- [Excerpted text]
The 2022 New Year's Smash was the third New Year's Smash professional wrestling television special produced by All Elite Wrestling (AEW). It took place on December 28, 2022, at the 1stBank Center in Broomfield, Colorado. The two-part event was broadcast as special episodes of AEW's weekly television programs, Wednesday Night Dynamite and Friday Night Rampage. Dynamite aired live on TBS while Rampage aired on tape delay on December 30 on TNT.

Production

Background
New Year's Smash is a two-part television special held around New Year's by All Elite Wrestling (AEW) since January 2021. On October 18, 2022, AEW announced that the third New Year's Smash would return live on December 28 for Wednesday Night Dynamite on TBS and an episode of Friday Night Rampage that would air on tape delay on December 30 on TNT. The event took place at the 1stBank Center in Broomfield, Colorado.

- [Requirements]
**A.** Repeat the passage of the New Year's Smash text between "The 2022 New" and "place at the 1stBank Center in Broomfield, Colorado.", inclusive.
**B.** Answer these questions using the New Year's Smash text:
(i) On which network did Dynamite air live?
(ii) On what date did AEW announce that the third New Year's Smash would take place?
(iii) Since when has AEW held New Year's Smash?
**C.** Write the next part of the New Year's Smash text, starting after its final sentence.

- [Dataset]
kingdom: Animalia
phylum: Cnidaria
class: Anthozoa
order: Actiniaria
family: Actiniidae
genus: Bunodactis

---

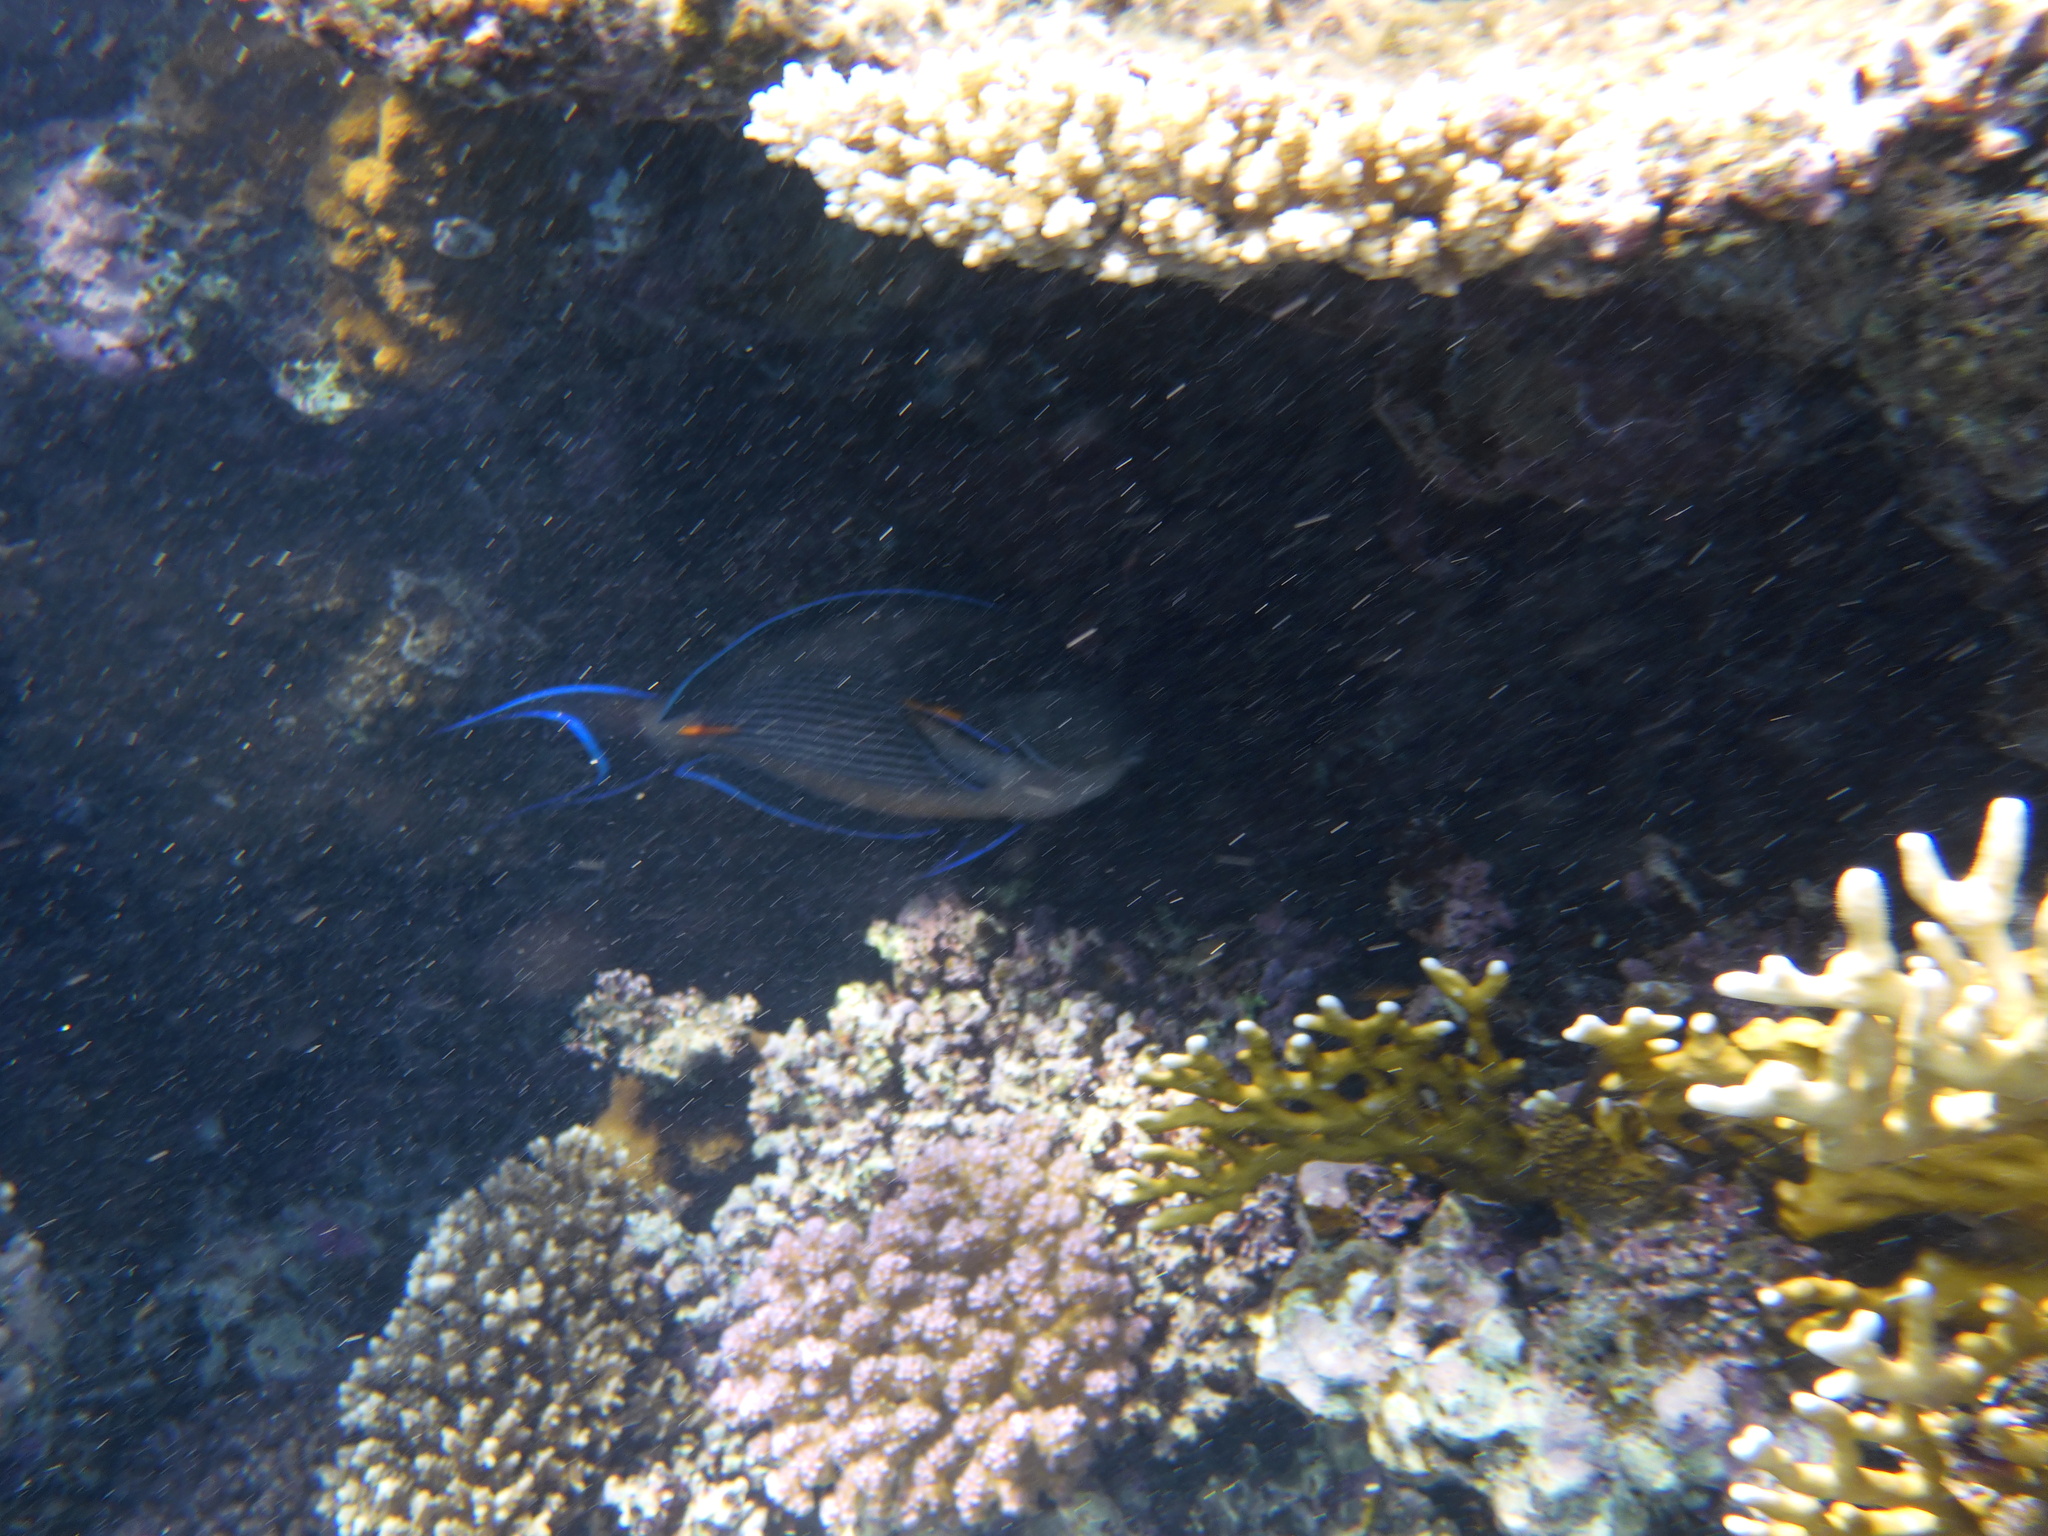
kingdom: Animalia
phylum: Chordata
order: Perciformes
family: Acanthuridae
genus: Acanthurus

- [Solved problems]
**A.**
The 2022 New Year's Smash was the third New Year's Smash professional wrestling television special produced by All Elite Wrestling (AEW). It took place on December 28, 2022, at the 1stBank Center in Broomfield, Colorado. The two-part event was broadcast as special episodes of AEW's weekly television programs, Wednesday Night Dynamite and Friday Night Rampage. Dynamite aired live on TBS while Rampage aired on tape delay on December 30 on TNT.

Production

Background
New Year's Smash is a two-part television special held around New Year's by All Elite Wrestling (AEW) since January 2021. On October 18, 2022, AEW announced that the third New Year's Smash would return live on December 28 for Wednesday Night Dynamite on TBS and an episode of Friday Night Rampage that would air on tape delay on December 30 on TNT. The event took place at the 1stBank Center in Broomfield, Colorado.

**B.**
(i) TBS
(ii) October 18, 2022
(iii) January 2021

**C.**
Storylines
New Year's Smash featured professional wrestling matches that involved different wrestlers from pre-existing scripted feuds and storylines. Wrestlers portrayed heroes, villains, or less distinguishable characters in scripted events that built tension and culminated in a wrestling match or series of matches. Storylines were produced on AEW's weekly television programs, Dynamite and Rampage, the supplementary online streaming shows, Dark and Elevation, and The Young Bucks' YouTube series Being The Elite.

At Full Gear, Death Triangle (Pac, Penta El Zero Miedo, and Rey Fénix) defeated The Elite (Kenny Omega, Matt Jackson, and Nick Jackson) to retain the AEW World Trios Championship. Afterwards, it was announced that the Full Gear match was the first in a Best of Seven Series for the championship. Death Triangle would again defeat The Elite on the following episode of Dynamite, but The Elite gained a win on the next week's episode. At Winter Is Coming, Death Triangle secured another win to lead the series at 3–1. The Elite then gained another win at Dynamite: Holiday Bash to bring the series to 3–2, with the sixth match scheduled for Dynamite: New Year's Smash as a Falls Count Anywhere match.

Aftermath
With The Elite's (Kenny Omega, Matt Jackson, and Nick Jackson) win over Death Triangle (Pac, Penta El Zero Miedo, and Rey Fénix), the series tied at 3–3. The seventh and final match took place on the January 11, 2023 episode of Dynamite as a ladder match where The Elite defeated Death Triangle to become two-time AEW World Trios Champions.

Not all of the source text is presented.